HORS PROJO - Le Festival est un microcosme fortement hiérarchisé. Des accréditations de différentes couleurs sont distribuées pour différencier le vulgaire de l'ultra-privilégié. Tout le monde en a, ou presque, mais ses usages diffèrent fortement. Explications.
Regardez-moi dans les yeux. J'ai dit : dans les yeux ! Rien à faire, les festivaliers de Cannes ont le regard braqué sur toutes les poitrines. Pas pour se délecter du galbé parfait de votre anatomie (si vous êtes une femme, s'entend), mais pour vérifier la couleur de l'accréditation que vous portez autour du cou. Et d'en déterminer votre place dans la hiérarchie cannoise. Blanc, rose, bleu... Voici l'explication de ces petits papillons multicolores qui pullulent sur la Croisette.

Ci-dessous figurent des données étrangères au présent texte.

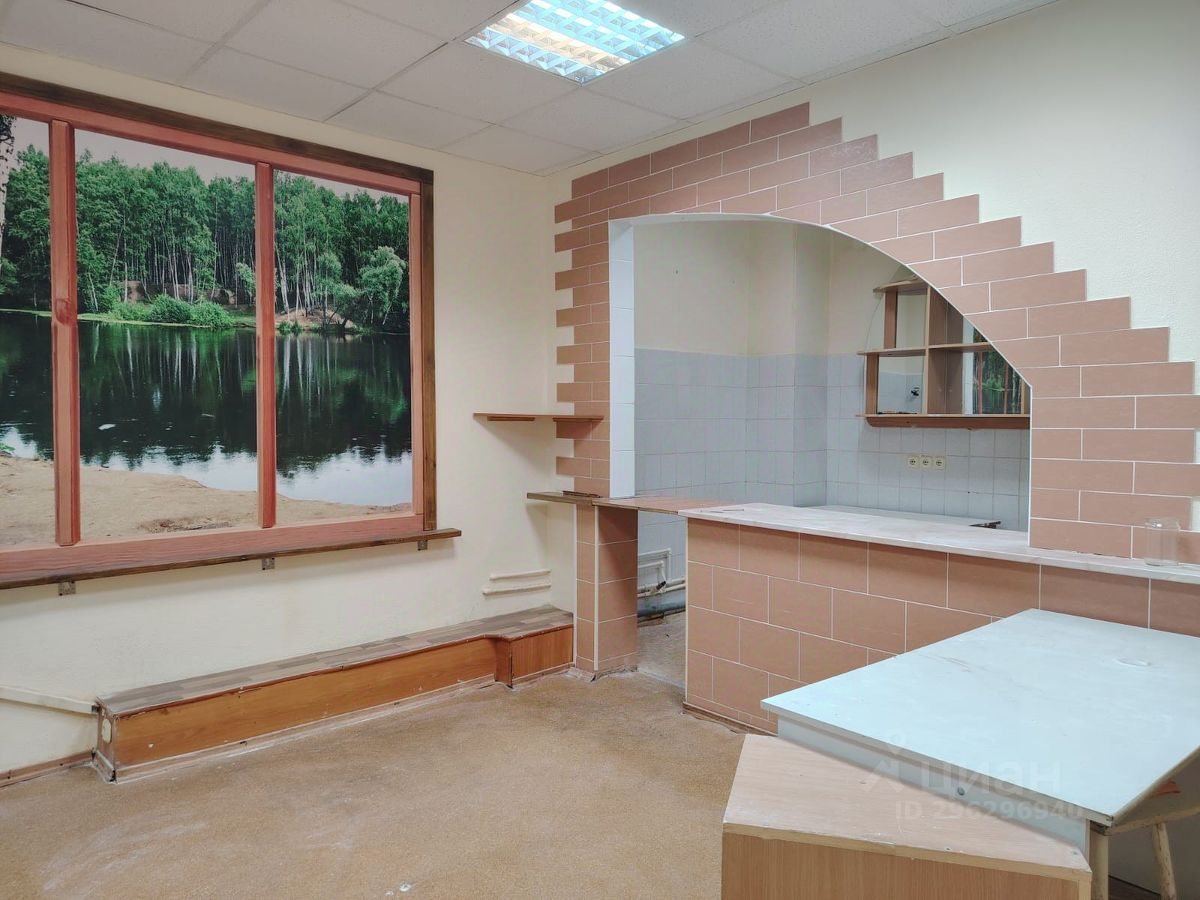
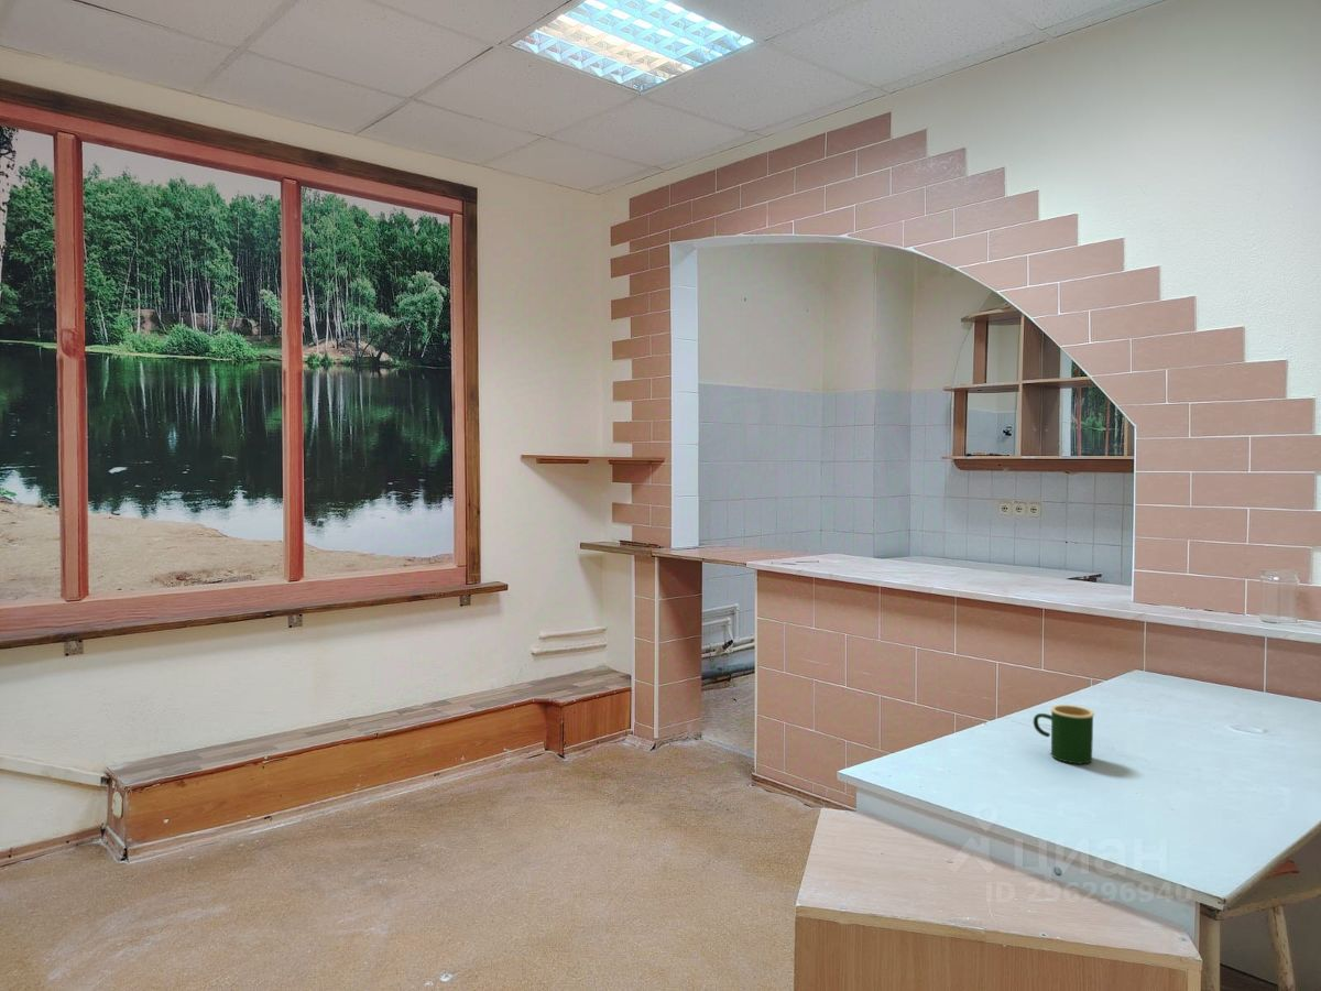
+ mug [1033,704,1095,764]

Le badge blanc, ou le graal suprême
Avec lui, c'est bien simple, vous entrez partout, avant tout le monde, sans faire la queue. Aux projos, aux cocktails, partout sauf aux WC, question de courtoisie. Conféré à une poignée de VIP, le badge blanc distingue le prestige de son porteur, son ancienneté dans le métier, son degré d'intimité avec Gilles Jacob ou Thierry Frémeaux, son inaccessibilité. En fait, leur propriétaire est tellement connu qu'il n'a pas besoin de le montrer. Comme Michel Denisot, par exemple. Le badge invisible, c'est le badge ultime.
Le badge rose, pour les journalistes habitués
L'accréd' rose avec pastille jaune sur un coin se trouve juste en-dessous de la blanche, et est remise aux journalistes habitués, qui couvrent généralement le festival pendant toute la quinzaine. Ils entrent assez rapidement dans les salles de projo, sous les regards courroucés de ceux qui poireautent depuis une heure. Après seulement entrent les "rose sans pastille", un peu moins considérés. "Mais pourquoi tout les journalistes n'ont pas la pastille ?" demanderez-vous. Pour des questions de quotas. « Mais pourquoi on ne colle pas tout simplement une gommette jaune dessus ? » insisterez-vous. Parce que c'est le code barre de la carte qui est bipé par les vigiles à l'entrée des projos. De quoi griller direct votre petite entourloupe.
Le badge bleu, pour la middle class des festivaliers
Le bleu, c'est bien mais pas top, comme on disait dans La Cité de la Peur. En-dessous du rose, mais au-dessus du orange, son porteur ne sait plus trop s'il doit frimer avec ou le cacher dans sa poche de chemise. "Un statut de crotte de nez", selon une consoeur qui préfère garder l'anonymat. Qui sait, peut-être rosira-t-elle l'an prochain...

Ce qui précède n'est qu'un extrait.